If you exhibit any of the telltale signs from Step 3, then go directly to your doctor. Hey, these are your testicles we're talking about. And while it's true that most abnormalities found during a TSE turn out to be benign, do you really want to risk losing your balls-or your life-simply because the doctor's office gives you the jitters? We didn't think so.
· In most cases, a TSE-prompted visit to the doctor will include a physical exam very much like the TSE itself, except conducted by the physician.
· If the doctor shares your suspicions, then the next step is usually an ultrasound of the testicle-in-question.
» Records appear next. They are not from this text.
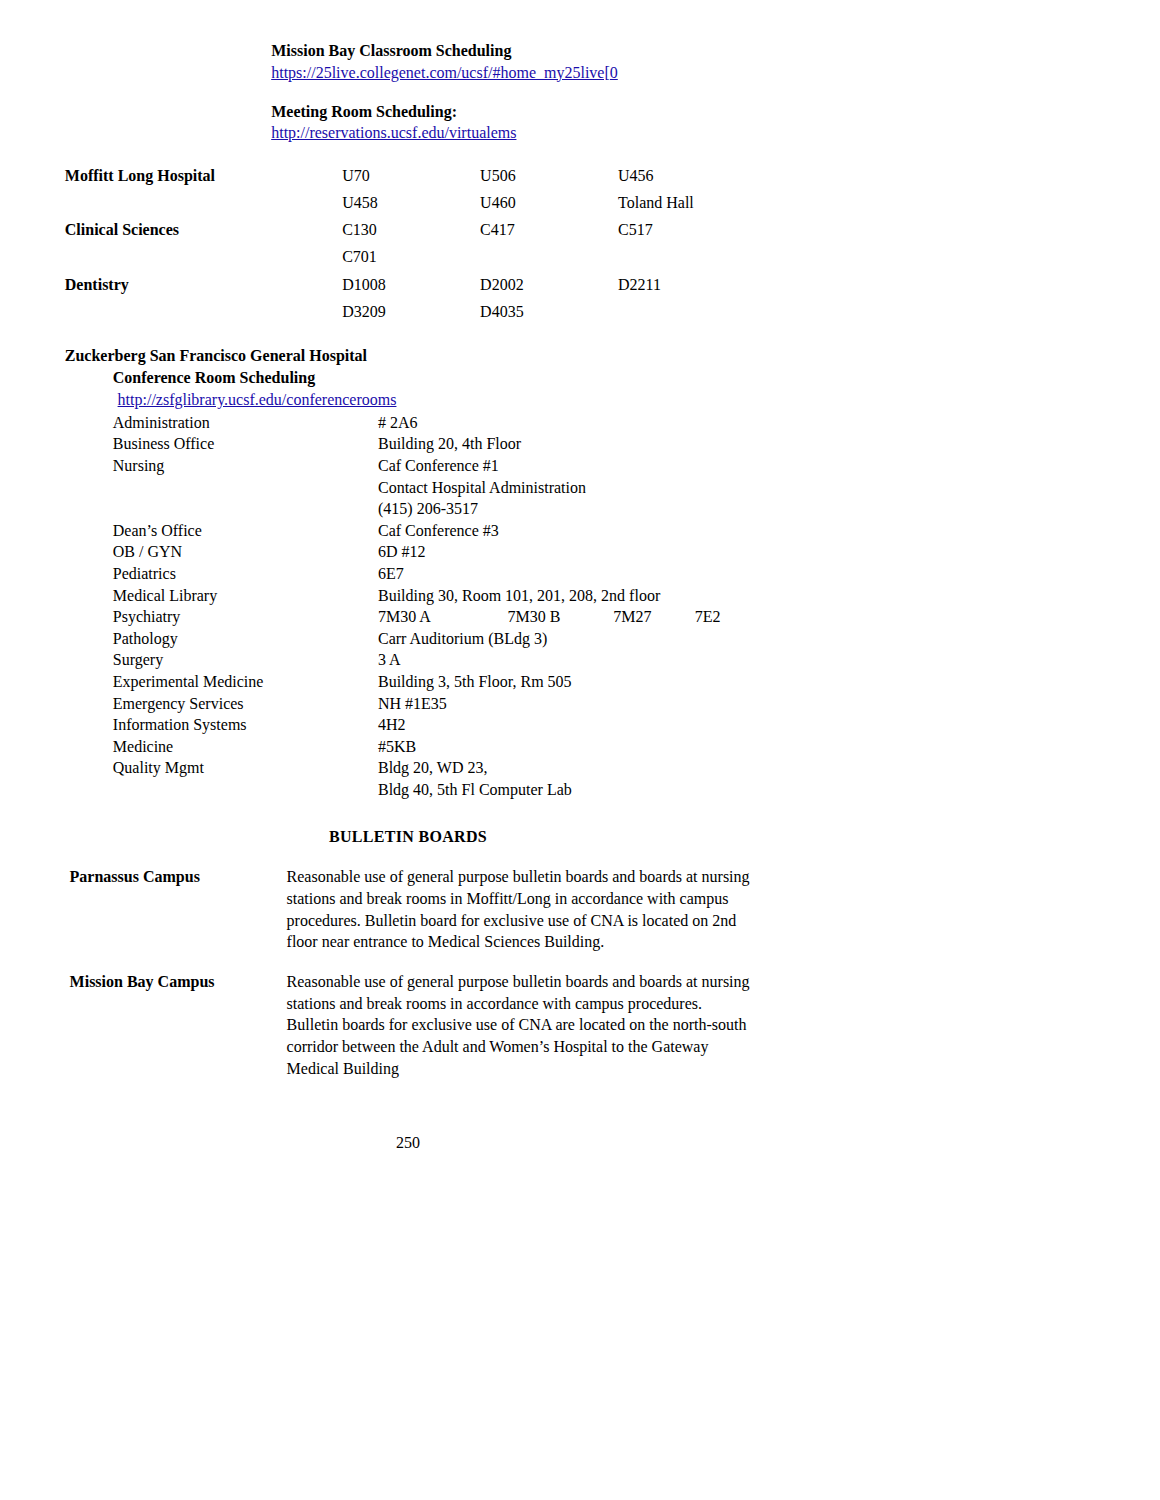Mission Bay Classroom Scheduling
https://25live.collegenet.com/ucsf/#home_my25live[0
Meeting Room Scheduling:
http://reservations.ucsf.edu/virtualems
| Moffitt Long Hospital | U70 | U506 | U456 |
| | U458 | U460 | Toland Hall |
| Clinical Sciences | C130 | C417 | C517 |
| | C701 | | |
| Dentistry | D1008 | D2002 | D2211 |
| | D3209 | D4035 | |
Zuckerberg San Francisco General Hospital
Conference Room Scheduling
http://zsfglibrary.ucsf.edu/conferencerooms
| Administration | # 2A6 |
| Business Office | Building 20, 4th Floor |
| Nursing | Caf Conference #1 |
| | Contact Hospital Administration |
| | (415) 206-3517 |
| Dean’s Office | Caf Conference #3 |
| OB / GYN | 6D #12 |
| Pediatrics | 6E7 |
| Medical Library | Building 30, Room 101, 201, 208, 2nd floor |
| Psychiatry | 7M30 A 7M30 B 7M27 7E2 |
| Pathology | Carr Auditorium (BLdg 3) |
| Surgery | 3 A |
| Experimental Medicine | Building 3, 5th Floor, Rm 505 |
| Emergency Services | NH #1E35 |
| Information Systems | 4H2 |
| Medicine | #5KB |
| Quality Mgmt | Bldg 20, WD 23, |
| | Bldg 40, 5th Fl Computer Lab |
BULLETIN BOARDS
| Parnassus Campus | Reasonable use of general purpose bulletin boards and boards at nursing stations and break rooms in Moffitt/Long in accordance with campus procedures. Bulletin board for exclusive use of CNA is located on 2nd floor near entrance to Medical Sciences Building. |
| Mission Bay Campus | Reasonable use of general purpose bulletin boards and boards at nursing stations and break rooms in accordance with campus procedures. Bulletin boards for exclusive use of CNA are located on the north-south corridor between the Adult and Women’s Hospital to the Gateway Medical Building |
250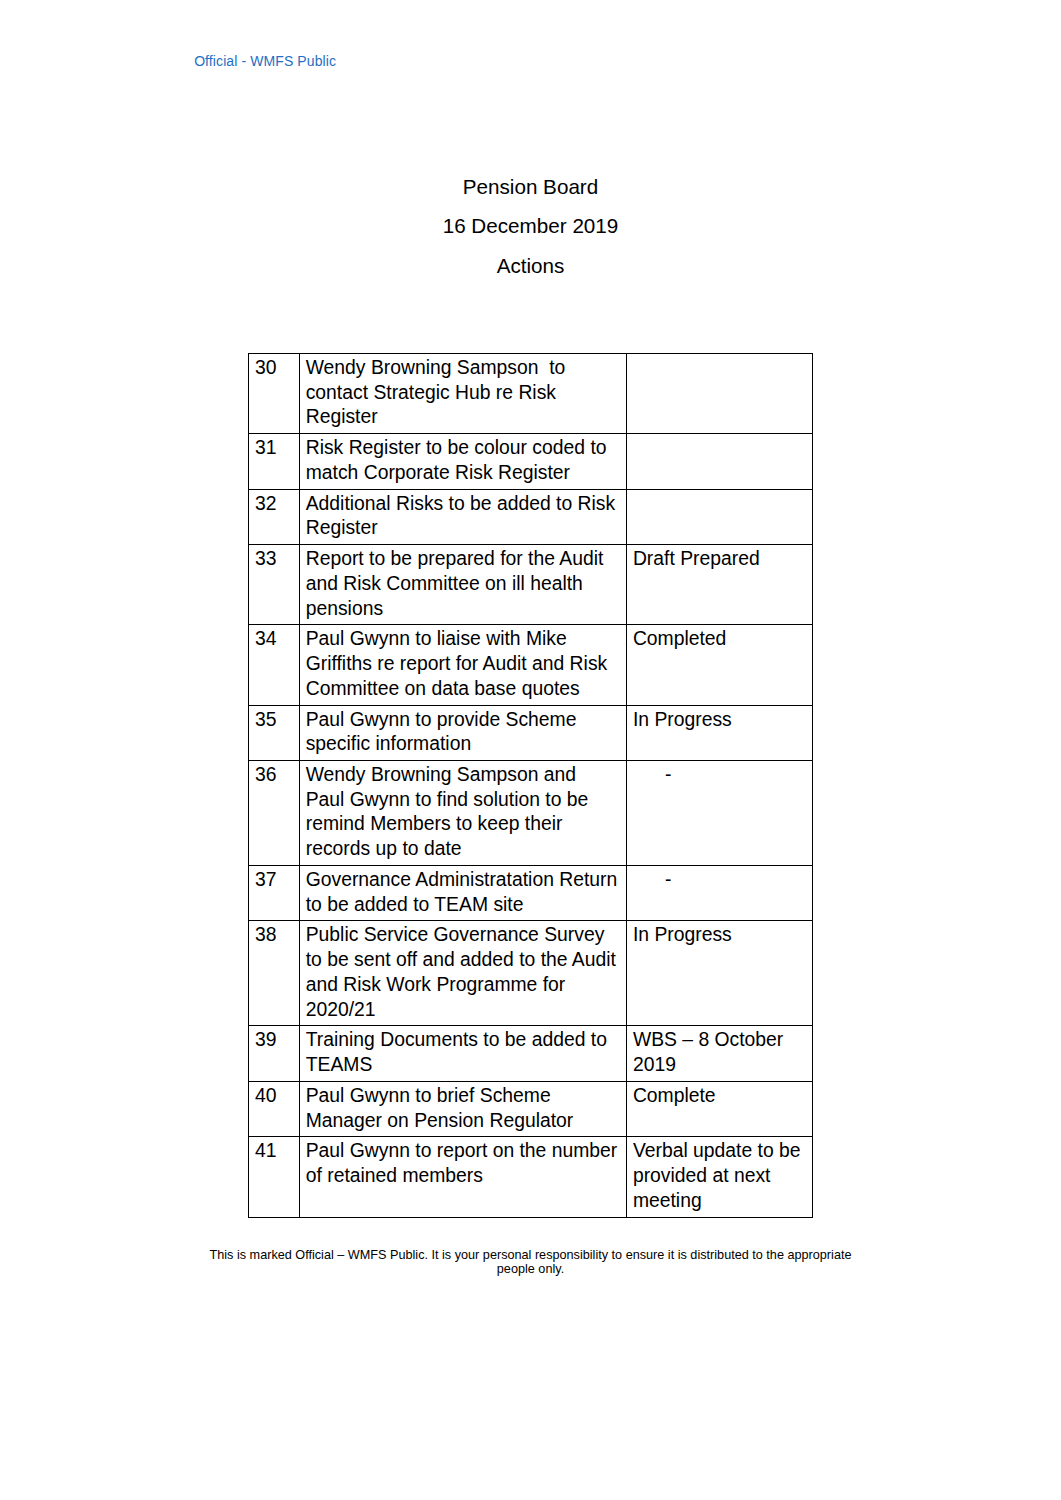Official - WMFS Public
Pension Board
16 December 2019
Actions
| 30 | Wendy Browning Sampson to contact Strategic Hub re Risk Register | |
| 31 | Risk Register to be colour coded to match Corporate Risk Register | |
| 32 | Additional Risks to be added to Risk Register | |
| 33 | Report to be prepared for the Audit and Risk Committee on ill health pensions | Draft Prepared |
| 34 | Paul Gwynn to liaise with Mike Griffiths re report for Audit and Risk Committee on data base quotes | Completed |
| 35 | Paul Gwynn to provide Scheme specific information | In Progress |
| 36 | Wendy Browning Sampson and Paul Gwynn to find solution to be remind Members to keep their records up to date | - |
| 37 | Governance Administratation Return to be added to TEAM site | - |
| 38 | Public Service Governance Survey to be sent off and added to the Audit and Risk Work Programme for 2020/21 | In Progress |
| 39 | Training Documents to be added to TEAMS | WBS – 8 October 2019 |
| 40 | Paul Gwynn to brief Scheme Manager on Pension Regulator | Complete |
| 41 | Paul Gwynn to report on the number of retained members | Verbal update to be provided at next meeting |
This is marked Official – WMFS Public. It is your personal responsibility to ensure it is distributed to the appropriate people only.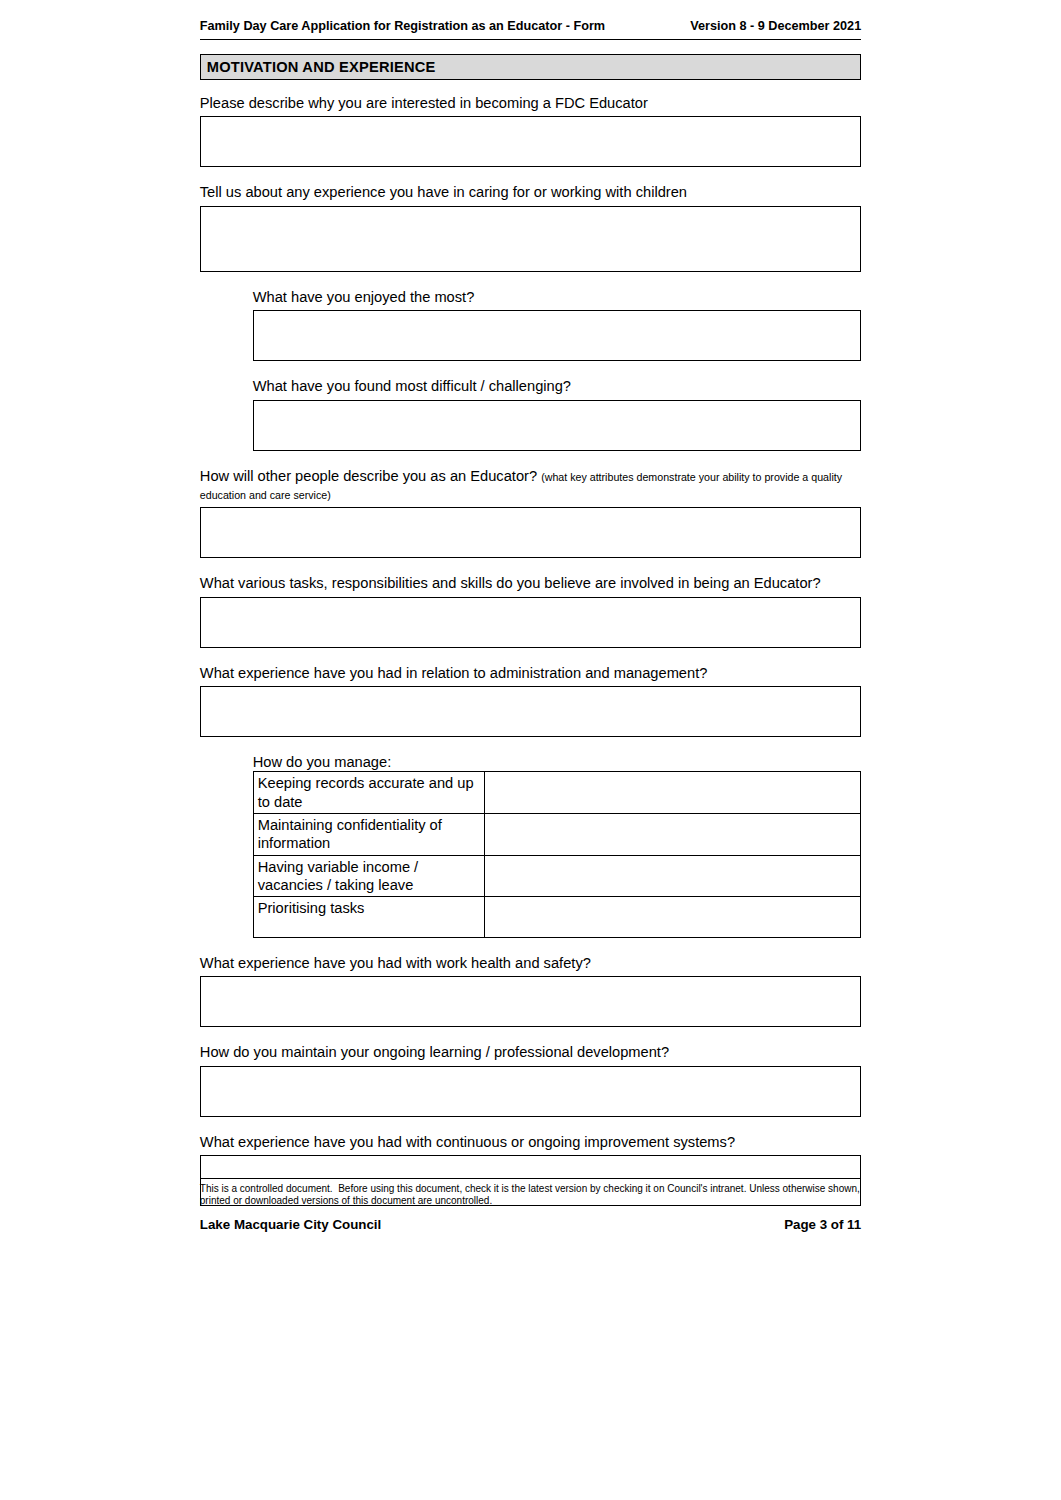Family Day Care Application for Registration as an Educator - Form
Version 8 - 9 December 2021
MOTIVATION AND EXPERIENCE
Please describe why you are interested in becoming a FDC Educator
Tell us about any experience you have in caring for or working with children
What have you enjoyed the most?
What have you found most difficult / challenging?
How will other people describe you as an Educator? (what key attributes demonstrate your ability to provide a quality education and care service)
What various tasks, responsibilities and skills do you believe are involved in being an Educator?
What experience have you had in relation to administration and management?
How do you manage:
| Keeping records accurate and up to date | |
| Maintaining confidentiality of information | |
| Having variable income / vacancies / taking leave | |
| Prioritising tasks | |
What experience have you had with work health and safety?
How do you maintain your ongoing learning / professional development?
What experience have you had with continuous or ongoing improvement systems?
This is a controlled document. Before using this document, check it is the latest version by checking it on Council's intranet. Unless otherwise shown, printed or downloaded versions of this document are uncontrolled.
Lake Macquarie City Council
Page 3 of 11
An ultrasound is a very hi-tech, very expensive machine that uses sound waves to look inside your scrotum and take snapshots. Doctors look at these images and try to determine whether or not the bump is a solid tumor or just a fluid-filled cyst. This is completely painless – it’s not even uncomfortable.
· If the bump isn't a cyst and looks threatening, then the doctor may also order a blood test to check for "cancer markers" in your bloodstream. These markers are just proteins that are by-products of a testicular malignancy; they won't hurt you, but they'll usually blow your cancer's cover.
· If all signs point to still point to cancer at this point, then the physician will usually recommend a radical inguinal orchiectomy. In other words, you will probably have to lose the afflicted testicle. But hang tough (if not a little to the left): If the cancer is localized, then the procedure shouldn't really change your life in any noticeable way. One testicle in your sac will make more than enough gametes to pass on your original family recipe of As, Cs, Ts and Gs. And though you might find sex a little awkward at first, rest assured, your prowess in the other sack shouldn't decline in the least. There are even saline prosthetics available to make you feel more like your old self.
In the event that the cancer has already spread out beyond the scrotum, the treatment becomes more involved. The longer you ignore cancer, the more likely you are to have to face chemotherapy or radiation treatments to kill off the cancer cells.